Once the flying foxes were protected and their habitat at Ku-ring-gai was safe, the committee turned its attention to the state of the trees where the bats roost. Weeds and vines that had spread from surrounding suburban gardens were gradually choking the native forest. Canopy trees were dying, and because no seedlings could germinate to take their place, the entire forest was doomed.

A small, but determined group of volunteers moved into the reserve to tackle the weeds. By cutting vines at head height and methodically removing all growing parts, they relieved small areas of their burden of weeds. Workers planted native tree seedlings, and in the following months, native grasses and herbs germinated and began to spread. It was obvious, however, that a habitat restoration project would need a long-term commitment.

Continuing efforts to gain support for the project paid off at a public exhibit featuring the Ku-ring-gai bat colony. On opening night, Gollum, the friendly flying fox we used for education, had to be restrained from sampling too much champagne, but the evening was a success. Several members of the committee had an opportunity to speak with the Minister for Planning and Environment about the threat that weeds posed to the reserve. The result was that the committee received a four-year grant from the New South Wales Heritage Conservation Fund, which the Ku-ring-gai Municipal Council later matched.

With funding, the Ku-ring-gai Bat Colony Committee has been able to employ a team of trained bush regenerators in addition to enthusiastic volunteers. Since 1987, they have rehabilitated over a hectare of severely degraded forest. Many of the planted trees are now over 16 feet tall, and without the weeds, seeds carried by the bats now germinate. Flying foxes are not yet using the rehabilitated areas, which are still quite open, but it is expected that they will move back as the forest matures.

Conflicts between bats and people are gradually being resolved, though 60 years after Francis Ratcliffe’s flying fox study, many remain to be convinced. Some fruit growers now prefer other solutions to shooting flying foxes and have successfully experimented with netting entire orchards to exclude bats. Although the initial cost is high, over several years it should become cost effective. Using strong nylon netting over orchards also reduces damage from birds, who may do more harm on average than flying foxes. To date, surveys of fruit damage have relied on grower estimates, and data has been collected only in years when flying fox damage has been considered severe. Independent surveys by the Agriculture Department over a period of several years, plus experiments with protective measures, should be initiated.

Positive media attention has definitely helped the bats’ image. Several programs featuring flying foxes were aired last year. One of the most popular was a documentary called “Raising Archie,” the story of a well¬known Australian news broadcaster who hand-reared an orphan flying fox. Viewers responded with comments that they had no idea how important flying foxes were to the ecology of forests or that they were such friendly and gentle animals when treated with consideration. The growing interest in these appealing bats was also indicated last year when 90 people completed a course in flying fox hand-rearing, now required for rehabilitators.

The committee’s continuing efforts to educate the public have led to an increase in visitors to the reserve, which provides additional opportunities to learn about the bats. Educating people will continue to be important for the future of all of Australia’s flying foxes. Through the Ku-ring-gai Flying Fox Reserve, they should be able to see firsthand what wonderful creatures bats really are.
Nancy Pallin is Honorary Secretary of the Ku-ring-gai Bat Colony Committee in Sydney, Australia.

Grey-headed flying foxes are major pollinators for many hardwood trees, including this apple gum tree (Angophora costata) and various kinds of eucalyptus.

Flying foxes hang like pears in the trees of Ku-ring-gai. This grey-headed flying fox maternity colony is southern Australia’s most important.

Nancy Pallin (far right) lectures to an evening crowd who have come to see the flying foxes take flight over the tree tops of the Ku-ring-Gai Flying Fox Preserve.
***
● Assignment:
Answer these questions from the Ku-ring-gai flying fox article.
(a) At what height did the volunteers cut the vines?
(b) Which fund awarded the committee a four-year grant?
(c) How many people completed the flying fox hand-rearing course last year?

● Excerpted data:
***
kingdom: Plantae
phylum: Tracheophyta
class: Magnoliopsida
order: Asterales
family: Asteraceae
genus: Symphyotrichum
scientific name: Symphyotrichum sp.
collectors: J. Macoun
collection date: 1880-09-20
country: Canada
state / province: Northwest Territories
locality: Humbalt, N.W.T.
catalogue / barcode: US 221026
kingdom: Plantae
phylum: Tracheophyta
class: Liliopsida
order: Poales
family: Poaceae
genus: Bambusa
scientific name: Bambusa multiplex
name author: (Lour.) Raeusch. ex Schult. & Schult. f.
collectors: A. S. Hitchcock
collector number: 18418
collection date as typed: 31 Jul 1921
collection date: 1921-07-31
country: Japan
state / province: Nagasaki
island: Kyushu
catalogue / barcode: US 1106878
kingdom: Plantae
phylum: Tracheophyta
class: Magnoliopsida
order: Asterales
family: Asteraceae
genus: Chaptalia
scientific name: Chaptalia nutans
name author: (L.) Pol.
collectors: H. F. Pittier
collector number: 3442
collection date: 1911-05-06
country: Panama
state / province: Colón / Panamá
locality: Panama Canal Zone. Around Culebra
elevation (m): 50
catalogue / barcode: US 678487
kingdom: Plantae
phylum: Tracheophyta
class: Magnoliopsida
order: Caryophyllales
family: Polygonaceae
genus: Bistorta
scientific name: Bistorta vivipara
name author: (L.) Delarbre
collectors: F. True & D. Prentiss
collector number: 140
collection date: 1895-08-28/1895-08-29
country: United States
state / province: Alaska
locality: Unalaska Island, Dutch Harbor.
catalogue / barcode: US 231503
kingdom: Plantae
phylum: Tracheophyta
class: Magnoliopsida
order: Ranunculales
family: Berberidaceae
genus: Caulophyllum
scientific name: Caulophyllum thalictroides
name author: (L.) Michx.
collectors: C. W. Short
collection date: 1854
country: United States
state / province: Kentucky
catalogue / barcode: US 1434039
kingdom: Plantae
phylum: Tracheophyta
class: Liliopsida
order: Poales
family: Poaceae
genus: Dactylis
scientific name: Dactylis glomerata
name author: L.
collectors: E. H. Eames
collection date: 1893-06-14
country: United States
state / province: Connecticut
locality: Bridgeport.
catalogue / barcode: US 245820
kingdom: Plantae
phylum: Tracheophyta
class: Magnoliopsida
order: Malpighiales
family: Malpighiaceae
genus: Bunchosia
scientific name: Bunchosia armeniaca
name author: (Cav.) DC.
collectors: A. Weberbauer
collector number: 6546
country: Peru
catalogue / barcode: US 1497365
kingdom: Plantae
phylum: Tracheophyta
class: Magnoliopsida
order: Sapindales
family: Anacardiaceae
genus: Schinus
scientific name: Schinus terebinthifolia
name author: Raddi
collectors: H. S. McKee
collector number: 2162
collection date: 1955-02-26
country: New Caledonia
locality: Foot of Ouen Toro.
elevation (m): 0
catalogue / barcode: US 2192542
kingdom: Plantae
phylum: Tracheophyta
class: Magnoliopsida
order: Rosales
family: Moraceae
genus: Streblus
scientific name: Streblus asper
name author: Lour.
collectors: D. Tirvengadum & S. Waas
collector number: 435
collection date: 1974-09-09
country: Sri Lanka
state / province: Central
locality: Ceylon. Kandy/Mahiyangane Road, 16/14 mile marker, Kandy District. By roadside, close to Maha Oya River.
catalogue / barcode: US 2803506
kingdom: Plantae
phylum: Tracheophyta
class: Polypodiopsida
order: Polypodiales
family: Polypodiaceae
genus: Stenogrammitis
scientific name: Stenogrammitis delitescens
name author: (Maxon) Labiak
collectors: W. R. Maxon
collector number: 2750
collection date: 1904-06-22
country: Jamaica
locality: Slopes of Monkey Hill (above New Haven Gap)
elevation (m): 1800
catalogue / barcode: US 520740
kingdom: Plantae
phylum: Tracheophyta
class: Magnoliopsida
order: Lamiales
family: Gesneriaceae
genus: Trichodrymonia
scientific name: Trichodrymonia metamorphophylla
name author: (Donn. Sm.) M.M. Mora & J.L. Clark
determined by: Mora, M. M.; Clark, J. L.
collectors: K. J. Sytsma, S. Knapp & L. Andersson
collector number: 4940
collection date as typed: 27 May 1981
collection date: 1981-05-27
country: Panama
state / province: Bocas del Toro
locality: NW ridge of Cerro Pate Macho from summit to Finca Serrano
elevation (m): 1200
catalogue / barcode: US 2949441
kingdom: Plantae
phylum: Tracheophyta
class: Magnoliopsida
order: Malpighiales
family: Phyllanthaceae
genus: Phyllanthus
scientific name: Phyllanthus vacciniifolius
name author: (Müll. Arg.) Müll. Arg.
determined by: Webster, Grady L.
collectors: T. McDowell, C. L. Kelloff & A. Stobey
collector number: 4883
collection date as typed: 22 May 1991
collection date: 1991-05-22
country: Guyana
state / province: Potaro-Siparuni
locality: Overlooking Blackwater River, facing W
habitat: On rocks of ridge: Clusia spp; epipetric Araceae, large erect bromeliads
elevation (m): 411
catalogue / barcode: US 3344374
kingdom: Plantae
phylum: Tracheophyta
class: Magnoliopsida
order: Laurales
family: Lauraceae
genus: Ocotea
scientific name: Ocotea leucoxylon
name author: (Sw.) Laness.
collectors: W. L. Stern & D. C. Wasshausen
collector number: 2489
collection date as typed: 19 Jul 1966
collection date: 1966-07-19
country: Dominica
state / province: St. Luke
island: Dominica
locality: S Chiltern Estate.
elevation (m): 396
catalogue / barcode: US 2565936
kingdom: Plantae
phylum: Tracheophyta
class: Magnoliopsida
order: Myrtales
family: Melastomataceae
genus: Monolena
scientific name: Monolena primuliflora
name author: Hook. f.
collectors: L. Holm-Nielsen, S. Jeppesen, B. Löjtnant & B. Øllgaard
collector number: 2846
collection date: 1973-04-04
***
● Task answer:
(a) At head height.
(b) The New South Wales Heritage Conservation Fund.
(c) 90 people.